» **Source data**
——
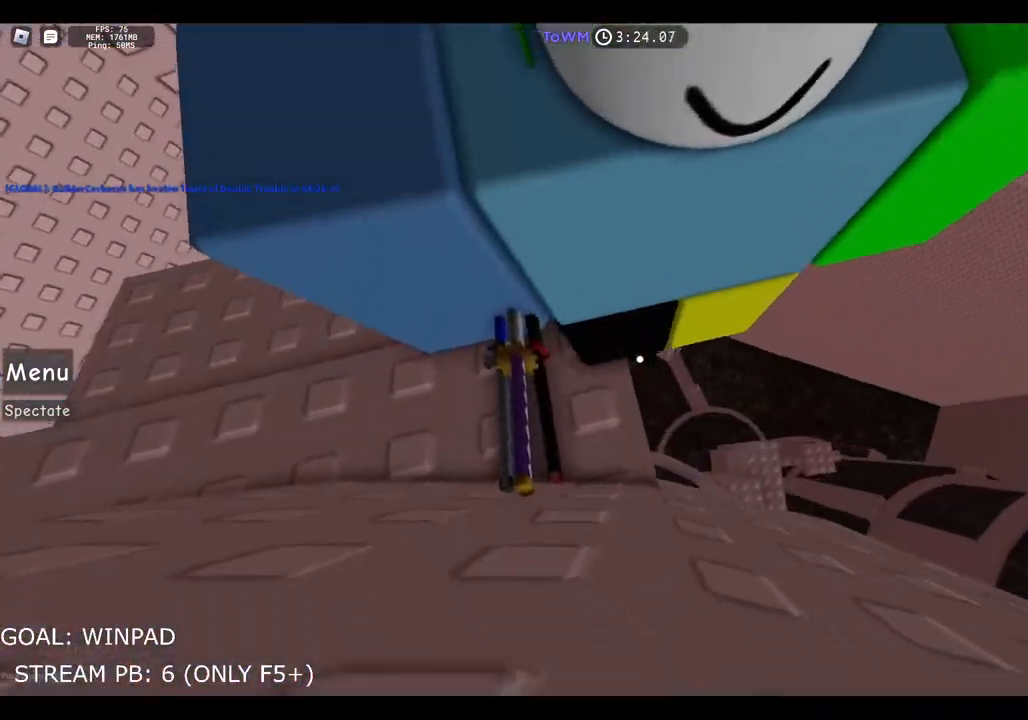
{"keys": [], "events": [[67, "s", "up"], [100, "s", "down"], [200, "s", "up"]]}
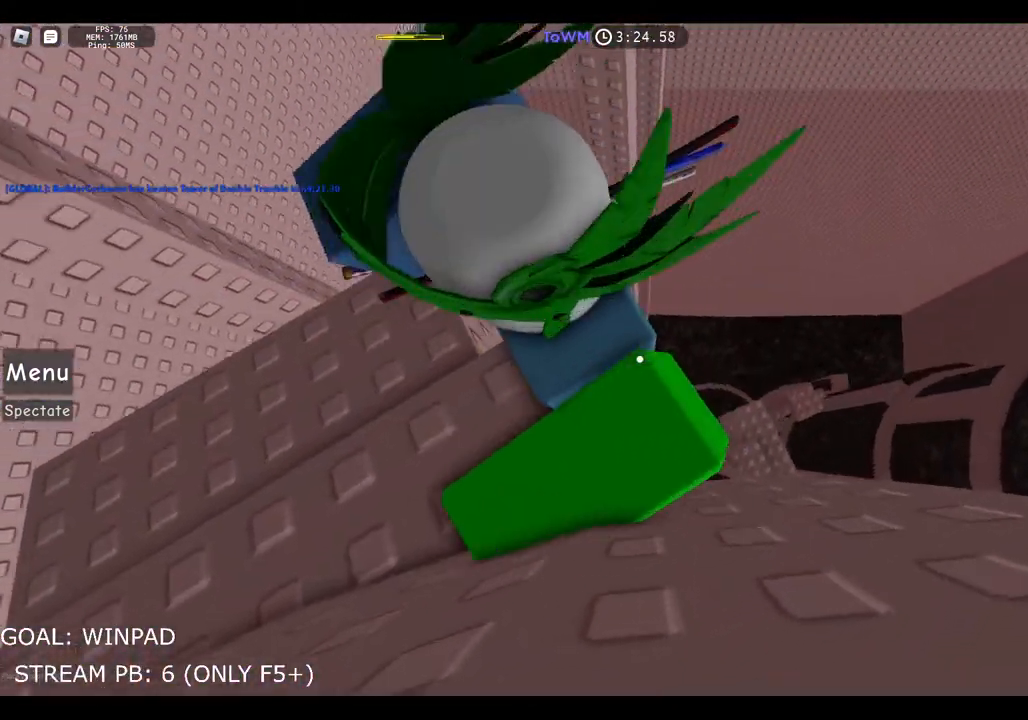
{"keys": ["d", "space"], "events": [[267, "d", "down"], [400, "space", "down"]]}
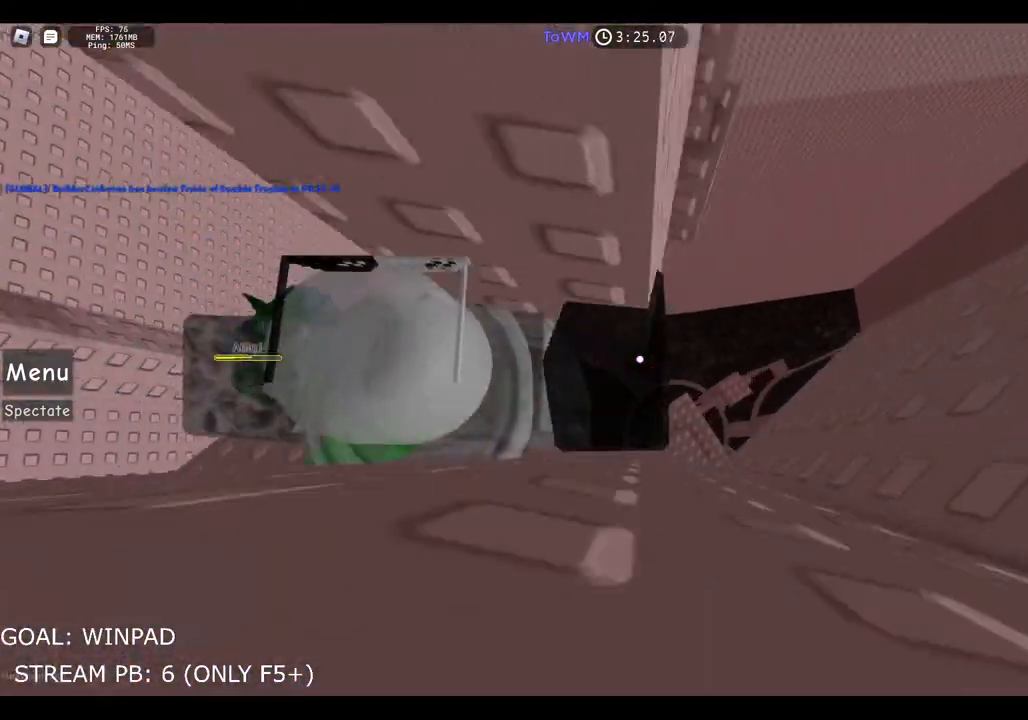
{"keys": ["w"], "events": [[234, "space", "up"], [300, "w", "down"], [500, "d", "up"]]}
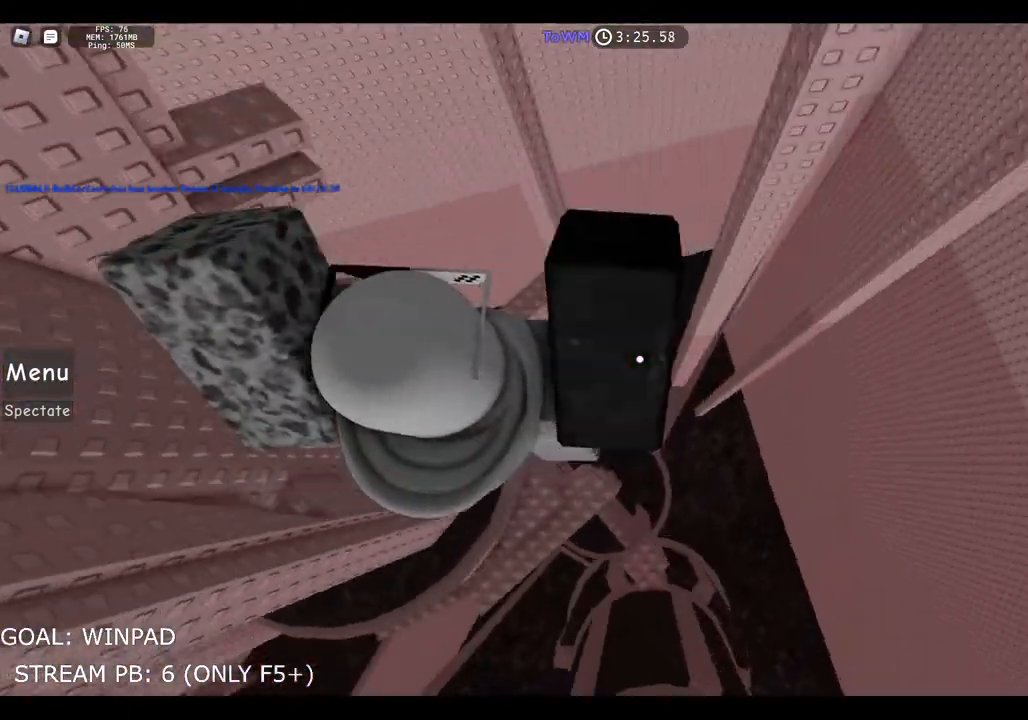
{"keys": ["a", "space", "w"], "events": [[17, "a", "down"], [17, "w", "up"], [117, "space", "down"], [467, "w", "down"]]}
——
» **Work to complete**
Copy out the data verbatim, excluding the pictures.

» **Completed task**
{"keys": [], "events": [[67, "s", "up"], [100, "s", "down"], [200, "s", "up"]]}
{"keys": ["d", "space"], "events": [[267, "d", "down"], [400, "space", "down"]]}
{"keys": ["w"], "events": [[234, "space", "up"], [300, "w", "down"], [500, "d", "up"]]}
{"keys": ["a", "space", "w"], "events": [[17, "a", "down"], [17, "w", "up"], [117, "space", "down"], [467, "w", "down"]]}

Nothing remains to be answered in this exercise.